#### [Problems to work on]
**a)** In the thread on D garbage collection:
(i) At what points does the note say garbage collection runs?
(ii) Which three kinds of data does the reply propose putting under "resource managers"?
(iii) In the answer about resizing arrays, what happens to items outside the length when an array is made smaller?
**b)** Write out part of the thread on D garbage collection word for word. Begin at "You can slice" and stop after "GC's view isn't.".

#### [Selection]
Note: GC collections are only run at points where memory is alloctaed 
with new, so it is guaranteed not to touch high-performance inner loops.

 One of the things that I'm planning is to avoid using the GC as much 
 as  possible, so I just want to be completely sure when it is used.


This is the question of right amounts. If your whole program only has an 
active set of at most a few megabytes, you never have to worry about 
garbage collector performance. How do you keep it small? First thing, i 
would make "resource managers" for images, textures, and raw geometry 
data, and allocate them using C facilities - std.c.malloc, stc.c.free. 
You can slice into memory and use it like always but this memory will 
never be scanned by GC for other pointers. Variants of resource manages 
include a simple object which encapsulates the pointer and frees it when 
it gets destructed by GC, or perhaps when you need to manage a lot and 
fast, a manager which collects a group of pointers and frees them at 
once, and gets destroyed manually. The manager is in your active set, 
the raw memory from GC's view isn't.

-eye

Apr 19 2005

"Regan Heath" <regan netwin.co.nz> writes:

On Tue, 19 Apr 2005 11:06:35 +0200, Ilya Minkov <minkov cs.tum.edu> wrote:
 Regan Heath wrote:
 On Mon, 18 Apr 2005 12:19:29 -0700, Paul Bonser <misterpib gmail.com>   
 wrote:

 I know how to use them and whatnot, but I was just wondering, what   
 exactly happens behind the scenes when you change the size of an  
 array  in D? Does it just make a new one and copy over the old stuff,  
 then  leave the old array for the GC to pick up?

   I'd imagine it 'reallocates' the internal data pointer, this does not  
 copy  unless the reallocate moves the memory block. So, there is no  
 'old array'  for the GC to collect. Any items now outside the length  
 (i.e. when you  make it smaller) will be collected by the GC eventualy.

(Recorded data)
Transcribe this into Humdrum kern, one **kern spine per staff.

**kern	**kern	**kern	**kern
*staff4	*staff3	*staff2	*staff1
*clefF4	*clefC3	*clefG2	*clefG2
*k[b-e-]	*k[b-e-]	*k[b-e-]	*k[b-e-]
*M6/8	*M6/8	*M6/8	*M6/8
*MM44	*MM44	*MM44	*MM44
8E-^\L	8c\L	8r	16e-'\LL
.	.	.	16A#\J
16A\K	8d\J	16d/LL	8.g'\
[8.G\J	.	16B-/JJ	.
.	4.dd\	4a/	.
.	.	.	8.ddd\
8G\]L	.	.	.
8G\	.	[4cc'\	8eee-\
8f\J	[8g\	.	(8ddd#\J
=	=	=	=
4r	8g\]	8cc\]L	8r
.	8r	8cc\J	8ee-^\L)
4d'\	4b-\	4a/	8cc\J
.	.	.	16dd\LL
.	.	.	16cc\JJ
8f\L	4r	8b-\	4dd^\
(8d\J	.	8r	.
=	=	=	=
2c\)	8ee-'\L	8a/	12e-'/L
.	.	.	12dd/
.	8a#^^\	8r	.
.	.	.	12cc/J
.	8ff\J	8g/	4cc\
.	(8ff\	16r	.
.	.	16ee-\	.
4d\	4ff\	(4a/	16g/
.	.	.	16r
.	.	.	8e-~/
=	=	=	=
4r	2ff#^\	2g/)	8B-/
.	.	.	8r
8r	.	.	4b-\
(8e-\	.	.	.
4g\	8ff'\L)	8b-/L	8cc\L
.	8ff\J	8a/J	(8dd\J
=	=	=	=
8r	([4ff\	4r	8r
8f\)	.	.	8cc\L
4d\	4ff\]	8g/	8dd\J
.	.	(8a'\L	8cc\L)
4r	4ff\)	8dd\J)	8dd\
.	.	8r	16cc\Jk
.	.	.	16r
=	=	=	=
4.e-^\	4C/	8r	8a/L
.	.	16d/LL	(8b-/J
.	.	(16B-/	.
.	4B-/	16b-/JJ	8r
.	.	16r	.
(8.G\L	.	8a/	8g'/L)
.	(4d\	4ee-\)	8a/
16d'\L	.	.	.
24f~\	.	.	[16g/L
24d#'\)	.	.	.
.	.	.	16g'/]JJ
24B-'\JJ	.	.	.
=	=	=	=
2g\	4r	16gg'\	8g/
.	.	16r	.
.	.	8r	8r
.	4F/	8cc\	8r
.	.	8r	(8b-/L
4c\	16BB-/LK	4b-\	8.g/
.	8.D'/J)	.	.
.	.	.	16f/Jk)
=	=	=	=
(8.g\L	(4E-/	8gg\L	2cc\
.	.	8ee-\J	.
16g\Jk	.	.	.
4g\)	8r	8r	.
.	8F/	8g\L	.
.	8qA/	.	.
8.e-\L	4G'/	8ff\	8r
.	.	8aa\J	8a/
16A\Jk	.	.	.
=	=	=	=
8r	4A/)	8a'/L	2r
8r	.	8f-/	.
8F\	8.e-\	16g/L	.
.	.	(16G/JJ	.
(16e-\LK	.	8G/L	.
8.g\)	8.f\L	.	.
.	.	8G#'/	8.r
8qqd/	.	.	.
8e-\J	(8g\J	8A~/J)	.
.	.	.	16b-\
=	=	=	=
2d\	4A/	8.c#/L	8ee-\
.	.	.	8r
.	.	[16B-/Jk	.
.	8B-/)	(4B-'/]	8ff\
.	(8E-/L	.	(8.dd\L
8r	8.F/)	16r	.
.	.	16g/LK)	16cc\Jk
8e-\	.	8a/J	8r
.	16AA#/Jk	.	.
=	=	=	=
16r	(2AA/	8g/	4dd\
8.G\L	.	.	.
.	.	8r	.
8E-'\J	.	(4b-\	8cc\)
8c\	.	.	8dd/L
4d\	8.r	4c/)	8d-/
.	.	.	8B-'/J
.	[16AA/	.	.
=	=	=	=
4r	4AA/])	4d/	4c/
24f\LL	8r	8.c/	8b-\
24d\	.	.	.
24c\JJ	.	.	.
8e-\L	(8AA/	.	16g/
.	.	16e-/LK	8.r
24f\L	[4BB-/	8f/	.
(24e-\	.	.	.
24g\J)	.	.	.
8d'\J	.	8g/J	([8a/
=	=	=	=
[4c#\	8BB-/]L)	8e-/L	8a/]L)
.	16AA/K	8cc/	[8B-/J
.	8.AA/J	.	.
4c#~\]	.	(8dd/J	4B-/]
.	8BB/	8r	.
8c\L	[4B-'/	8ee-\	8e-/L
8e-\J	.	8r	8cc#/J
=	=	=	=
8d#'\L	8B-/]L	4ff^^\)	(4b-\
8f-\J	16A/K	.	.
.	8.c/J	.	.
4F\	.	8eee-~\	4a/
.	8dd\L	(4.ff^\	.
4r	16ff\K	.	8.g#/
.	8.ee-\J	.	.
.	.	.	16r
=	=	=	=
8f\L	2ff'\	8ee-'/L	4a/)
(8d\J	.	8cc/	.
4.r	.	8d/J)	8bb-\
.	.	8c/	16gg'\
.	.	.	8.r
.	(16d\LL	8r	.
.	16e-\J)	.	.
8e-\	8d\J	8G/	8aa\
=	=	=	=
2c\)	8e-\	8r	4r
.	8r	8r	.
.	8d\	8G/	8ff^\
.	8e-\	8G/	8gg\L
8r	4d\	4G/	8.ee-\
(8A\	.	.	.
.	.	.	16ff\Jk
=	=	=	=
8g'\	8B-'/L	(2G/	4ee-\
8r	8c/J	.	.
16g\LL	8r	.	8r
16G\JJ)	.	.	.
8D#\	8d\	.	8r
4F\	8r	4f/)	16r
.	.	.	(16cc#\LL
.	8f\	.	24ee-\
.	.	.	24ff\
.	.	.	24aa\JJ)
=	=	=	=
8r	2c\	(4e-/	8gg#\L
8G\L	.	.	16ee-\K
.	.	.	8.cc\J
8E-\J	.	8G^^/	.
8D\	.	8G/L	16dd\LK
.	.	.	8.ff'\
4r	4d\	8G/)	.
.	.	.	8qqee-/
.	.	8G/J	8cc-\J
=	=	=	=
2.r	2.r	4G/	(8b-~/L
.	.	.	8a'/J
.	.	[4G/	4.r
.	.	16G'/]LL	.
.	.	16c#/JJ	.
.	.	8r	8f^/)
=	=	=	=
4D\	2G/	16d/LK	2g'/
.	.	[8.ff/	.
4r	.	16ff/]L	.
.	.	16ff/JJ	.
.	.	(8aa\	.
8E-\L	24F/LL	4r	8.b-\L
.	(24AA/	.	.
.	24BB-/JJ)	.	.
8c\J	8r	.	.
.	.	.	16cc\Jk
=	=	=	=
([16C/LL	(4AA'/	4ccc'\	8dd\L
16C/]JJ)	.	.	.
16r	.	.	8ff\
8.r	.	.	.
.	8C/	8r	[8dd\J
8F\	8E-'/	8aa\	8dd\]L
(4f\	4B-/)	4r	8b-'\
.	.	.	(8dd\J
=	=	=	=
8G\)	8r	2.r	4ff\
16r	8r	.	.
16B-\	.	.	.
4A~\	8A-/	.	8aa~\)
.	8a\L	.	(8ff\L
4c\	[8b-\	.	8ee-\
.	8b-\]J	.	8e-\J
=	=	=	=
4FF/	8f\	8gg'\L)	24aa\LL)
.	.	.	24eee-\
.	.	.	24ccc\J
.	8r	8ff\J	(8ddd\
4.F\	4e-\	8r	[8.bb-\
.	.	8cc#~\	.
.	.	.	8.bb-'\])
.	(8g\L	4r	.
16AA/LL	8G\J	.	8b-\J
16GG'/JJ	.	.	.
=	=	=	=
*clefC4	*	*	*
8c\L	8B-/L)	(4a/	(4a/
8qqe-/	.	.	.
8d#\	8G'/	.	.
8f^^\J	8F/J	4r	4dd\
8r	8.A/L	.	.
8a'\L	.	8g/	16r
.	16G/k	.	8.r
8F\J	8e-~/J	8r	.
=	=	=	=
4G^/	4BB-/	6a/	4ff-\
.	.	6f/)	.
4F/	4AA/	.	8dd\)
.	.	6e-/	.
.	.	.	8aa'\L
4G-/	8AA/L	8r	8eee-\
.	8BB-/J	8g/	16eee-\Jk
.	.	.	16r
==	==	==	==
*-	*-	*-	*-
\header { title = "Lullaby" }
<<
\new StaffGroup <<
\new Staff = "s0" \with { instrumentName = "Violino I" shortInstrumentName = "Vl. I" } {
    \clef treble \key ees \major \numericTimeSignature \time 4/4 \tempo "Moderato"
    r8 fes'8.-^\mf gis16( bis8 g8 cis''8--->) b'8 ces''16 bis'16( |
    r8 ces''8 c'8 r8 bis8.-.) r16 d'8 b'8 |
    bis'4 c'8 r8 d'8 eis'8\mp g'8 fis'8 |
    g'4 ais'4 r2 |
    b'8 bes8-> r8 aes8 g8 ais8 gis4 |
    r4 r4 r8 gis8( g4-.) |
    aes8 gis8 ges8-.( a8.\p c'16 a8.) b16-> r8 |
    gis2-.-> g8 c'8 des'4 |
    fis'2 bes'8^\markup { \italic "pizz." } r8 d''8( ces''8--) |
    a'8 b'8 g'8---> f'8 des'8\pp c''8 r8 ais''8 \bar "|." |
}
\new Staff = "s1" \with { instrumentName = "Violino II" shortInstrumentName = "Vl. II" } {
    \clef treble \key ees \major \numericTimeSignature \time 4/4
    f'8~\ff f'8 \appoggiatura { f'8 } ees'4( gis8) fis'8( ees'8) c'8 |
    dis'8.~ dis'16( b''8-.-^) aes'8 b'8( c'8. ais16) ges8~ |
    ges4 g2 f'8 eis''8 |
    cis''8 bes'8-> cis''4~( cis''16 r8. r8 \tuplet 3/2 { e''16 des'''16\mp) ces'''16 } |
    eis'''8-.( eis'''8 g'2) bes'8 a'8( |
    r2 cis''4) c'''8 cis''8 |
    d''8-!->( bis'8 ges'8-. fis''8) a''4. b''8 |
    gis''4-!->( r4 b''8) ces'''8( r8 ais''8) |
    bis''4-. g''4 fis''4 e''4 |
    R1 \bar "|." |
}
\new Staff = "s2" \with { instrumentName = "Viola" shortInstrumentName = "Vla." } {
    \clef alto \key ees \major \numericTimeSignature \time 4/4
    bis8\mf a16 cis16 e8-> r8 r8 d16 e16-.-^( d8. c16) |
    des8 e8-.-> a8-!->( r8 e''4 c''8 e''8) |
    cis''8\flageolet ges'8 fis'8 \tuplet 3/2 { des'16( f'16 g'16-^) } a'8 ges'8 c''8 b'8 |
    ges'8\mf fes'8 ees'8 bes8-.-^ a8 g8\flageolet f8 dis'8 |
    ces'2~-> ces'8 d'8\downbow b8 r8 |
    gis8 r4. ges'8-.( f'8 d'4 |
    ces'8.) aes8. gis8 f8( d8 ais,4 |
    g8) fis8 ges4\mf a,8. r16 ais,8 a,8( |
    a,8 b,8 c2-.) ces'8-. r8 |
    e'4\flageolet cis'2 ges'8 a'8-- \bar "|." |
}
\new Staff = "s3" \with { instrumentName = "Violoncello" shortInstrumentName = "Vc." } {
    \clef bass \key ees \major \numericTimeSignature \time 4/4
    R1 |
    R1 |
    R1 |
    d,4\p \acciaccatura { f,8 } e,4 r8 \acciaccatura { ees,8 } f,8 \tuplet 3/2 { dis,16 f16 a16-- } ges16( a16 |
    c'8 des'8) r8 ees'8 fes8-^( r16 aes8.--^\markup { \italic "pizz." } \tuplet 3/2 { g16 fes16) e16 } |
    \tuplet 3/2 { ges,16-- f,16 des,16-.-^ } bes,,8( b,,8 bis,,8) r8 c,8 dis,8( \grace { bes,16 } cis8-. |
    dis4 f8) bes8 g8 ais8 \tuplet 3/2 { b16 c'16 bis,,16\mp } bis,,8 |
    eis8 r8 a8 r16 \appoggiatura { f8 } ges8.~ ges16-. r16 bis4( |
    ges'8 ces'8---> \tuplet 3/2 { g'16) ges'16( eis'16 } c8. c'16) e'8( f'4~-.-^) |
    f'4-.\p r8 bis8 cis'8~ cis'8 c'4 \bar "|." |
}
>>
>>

#### [Solutions to the problems]
**a)**
(i) Only at points where memory is allocated with new.
(ii) Images, textures, and raw geometry data.
(iii) The garbage collector eventually collects them.

**b)**
You can slice into memory and use it like always but this memory will 
never be scanned by GC for other pointers. Variants of resource manages 
include a simple object which encapsulates the pointer and frees it when 
it gets destructed by GC, or perhaps when you need to manage a lot and 
fast, a manager which collects a group of pointers and frees them at 
once, and gets destroyed manually. The manager is in your active set, 
the raw memory from GC's view isn't.